- _INSTRUÇÃO 1_
Traduza para o inglês esta frase do texto sobre teosofia: "Uma associação teosófica é um laboratório alquímico."
- _INSTRUÇÃO 2_
Repita, sem mudar nada, o pedaço do texto sobre teosofia que vai de "Os desinformados apegam-se" até "em conhecimento.".

- _TRECHO DA PÁGINA_
Uma Bênção Superior Surge de
Observar e Curar as Falhas Humanas
Carlos Cardoso Aveline
Quando uma associação teosófica adota uma pedagogia clara
e eficaz, não oferece a ninguém um modo de fugir dos desafios. A associação ensina
as pessoas, isso sim, a aprender com o sofrimento e a eliminar as causas do
mal-estar.
Ao invés de oferecer um refúgio sectário contra o que
parece “insuportável”, o estudo teosófico autêntico fortalece a capacidade individual
de ver e viver o mundo tal como ele é. A filosofia esotérica ajuda a conviver
com as pessoas assim como são, mas garante o direito de cada um de procurar
sossego e ter uma vida calma, naquilo que depende de si.
Os desinformados apegam-se ao prazer e rejeitam o que
qualificam de “inaceitável”. Aquilo que se considera “absurdo”, naturalmente, varia
bastante de pessoa para pessoa, e muitos são os que se consideram “mutuamente
inaceitáveis”.
A teosofia liberta as pessoas da ingenuidade que é reagir
num plano meramente emocional diante do que lhes agrada ou desagrada.
Uma associação teosófica é um laboratório alquímico. Nela
o pior e o melhor de cada ser humano, o mais elevado e o menos elevado, estão
inevitavelmente presentes. A tarefa é transmutar a sombra em luz e a ignorância
em conhecimento.
Em cada aspecto da vida vale a lei da simetria. [1] O sentimento de “absurdo” é algo natural,
mas estreito, e pode ser transcendido pelo nascimento da compreensão. O Taoísmo
alerta para o fato de que, quanto mais é cultuado no plano consciente o lado
luminoso da vida, mais se agita desde o subconsciente o lado menos luminoso das
almas.

- _Exercícios de interpretação de gráficos_
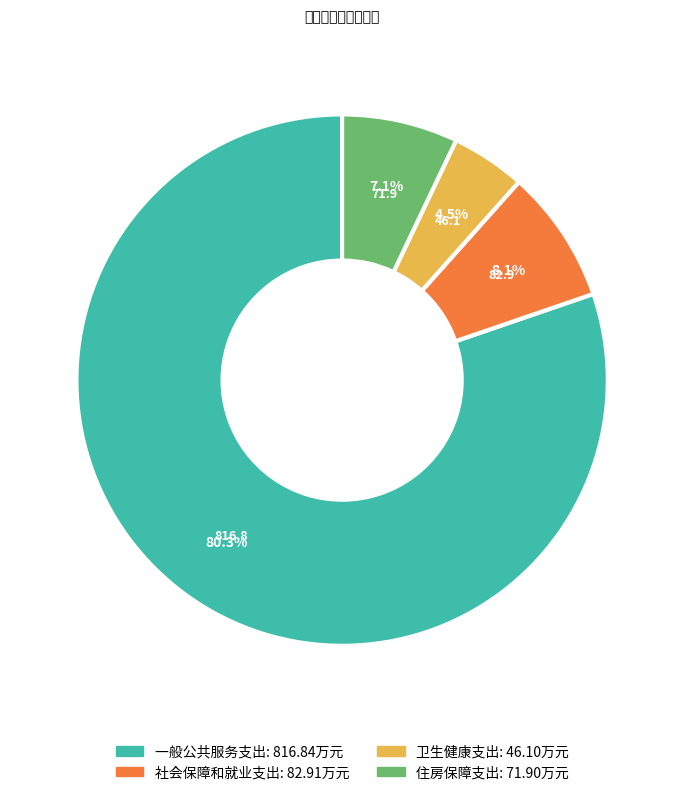

How much of the chart is everything except 住房保障支出?

92.9%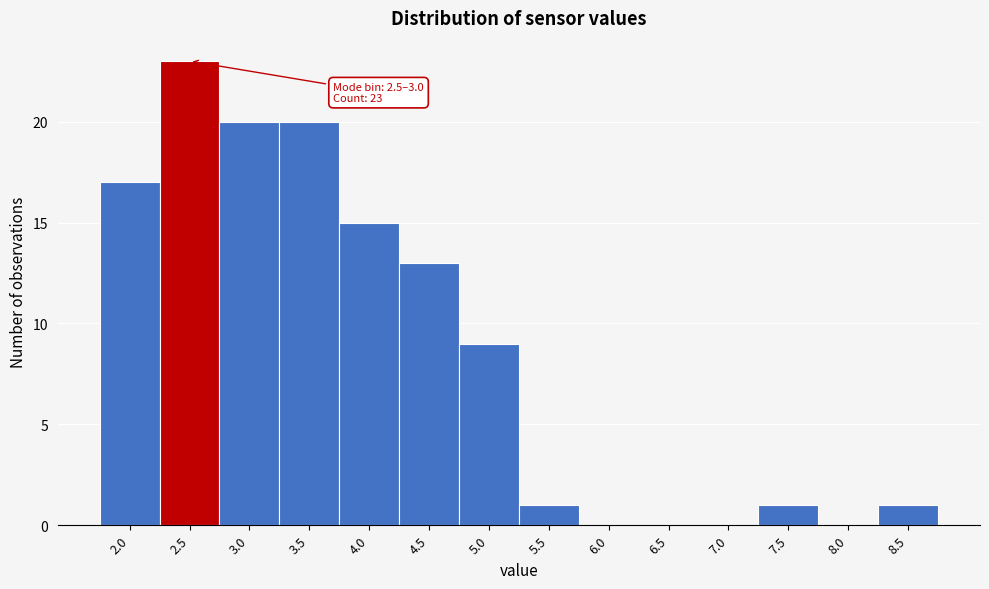

Reading left to right, what are all the values shown in this chart?

2.0=17	2.5=23	3.0=20	3.5=20	4.0=15	4.5=13	5.0=9	5.5=1	6.0=0	6.5=0	7.0=0	7.5=1	8.0=0	8.5=1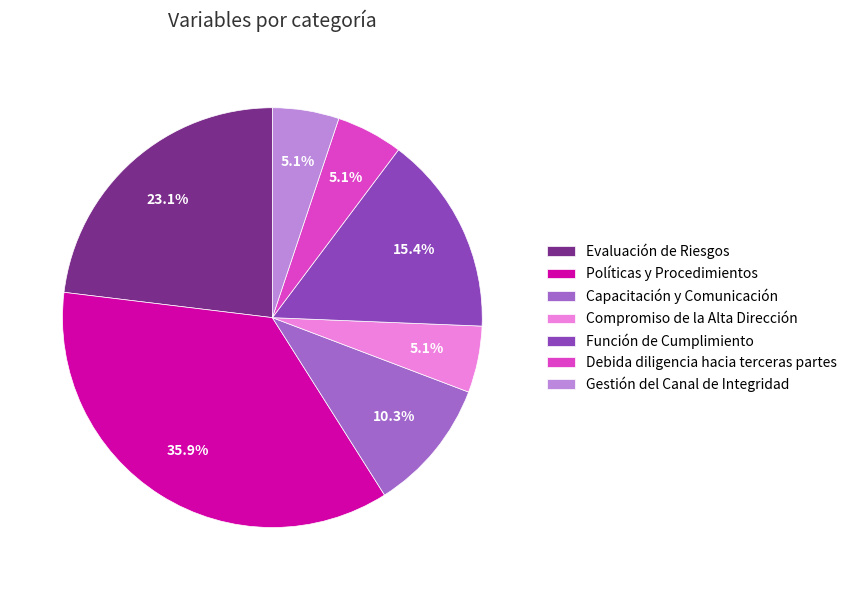

Is it true that Debida diligencia hacia terceras partes is 5% of the pie?

True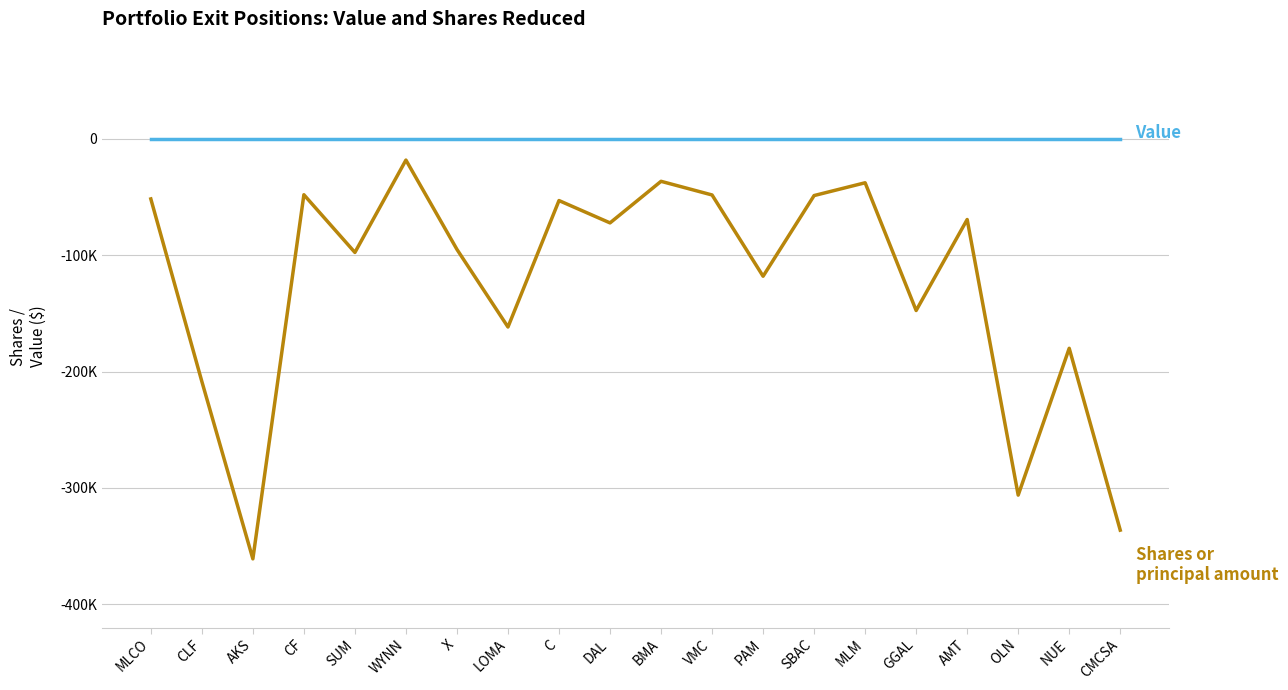

What is the label of the 2nd point from the right?

NUE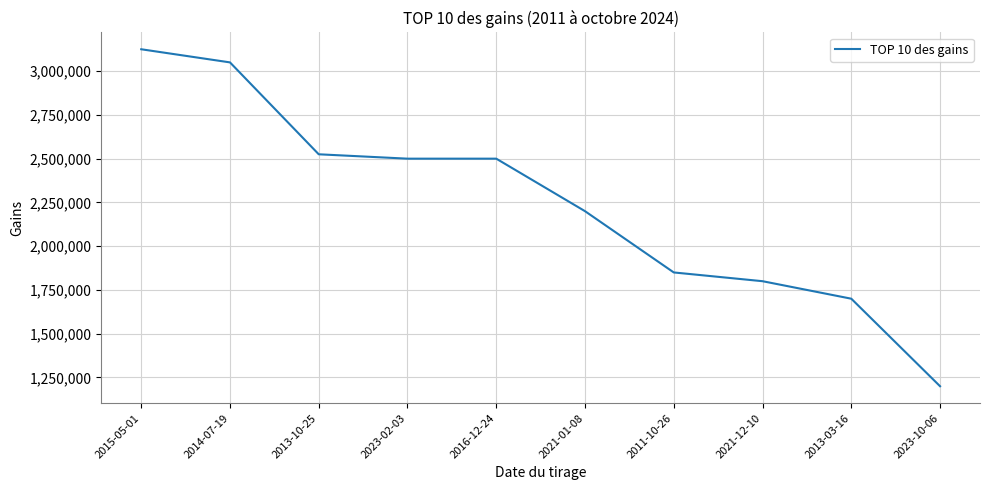

True or false: the data shows 395306 at 2013-03-16.

False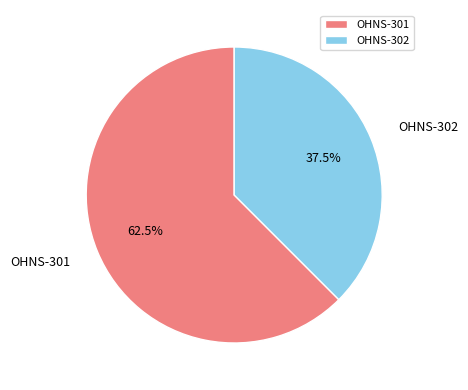

To the nearest percent, what is the difference between the OHNS-301 and OHNS-302 slice percentages?

25%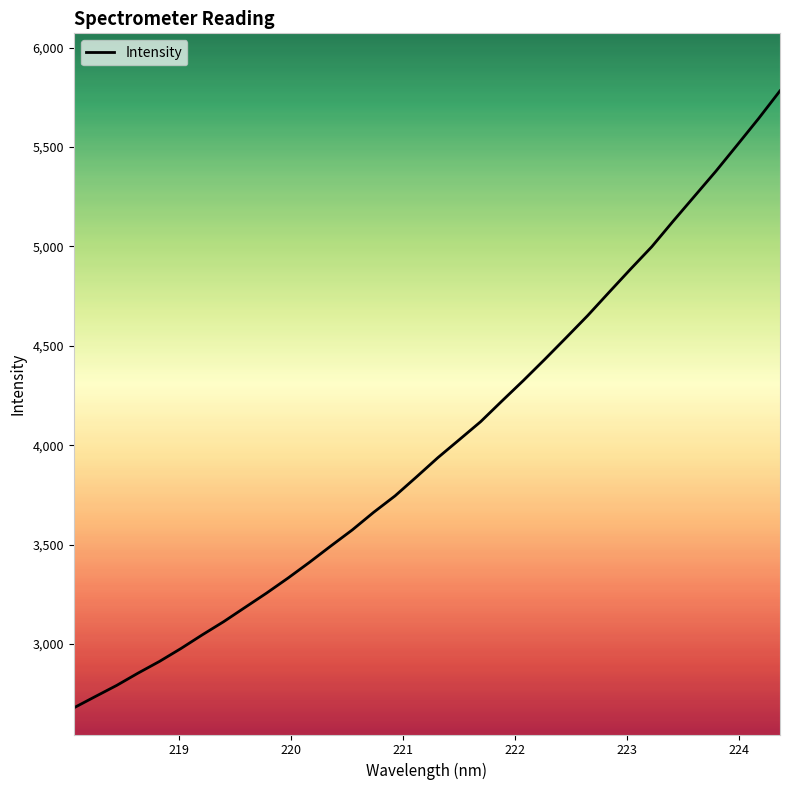

What is the greatest value displayed?

5782.4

- _RESPOSTA ESCRITA 1_
A theosophical association is an alchemical laboratory.

- _RESPOSTA ESCRITA 2_
Os desinformados apegam-se ao prazer e rejeitam o que
qualificam de “inaceitável”. Aquilo que se considera “absurdo”, naturalmente, varia
bastante de pessoa para pessoa, e muitos são os que se consideram “mutuamente
inaceitáveis”.
A teosofia liberta as pessoas da ingenuidade que é reagir
num plano meramente emocional diante do que lhes agrada ou desagrada.
Uma associação teosófica é um laboratório alquímico. Nela
o pior e o melhor de cada ser humano, o mais elevado e o menos elevado, estão
inevitavelmente presentes. A tarefa é transmutar a sombra em luz e a ignorância
em conhecimento.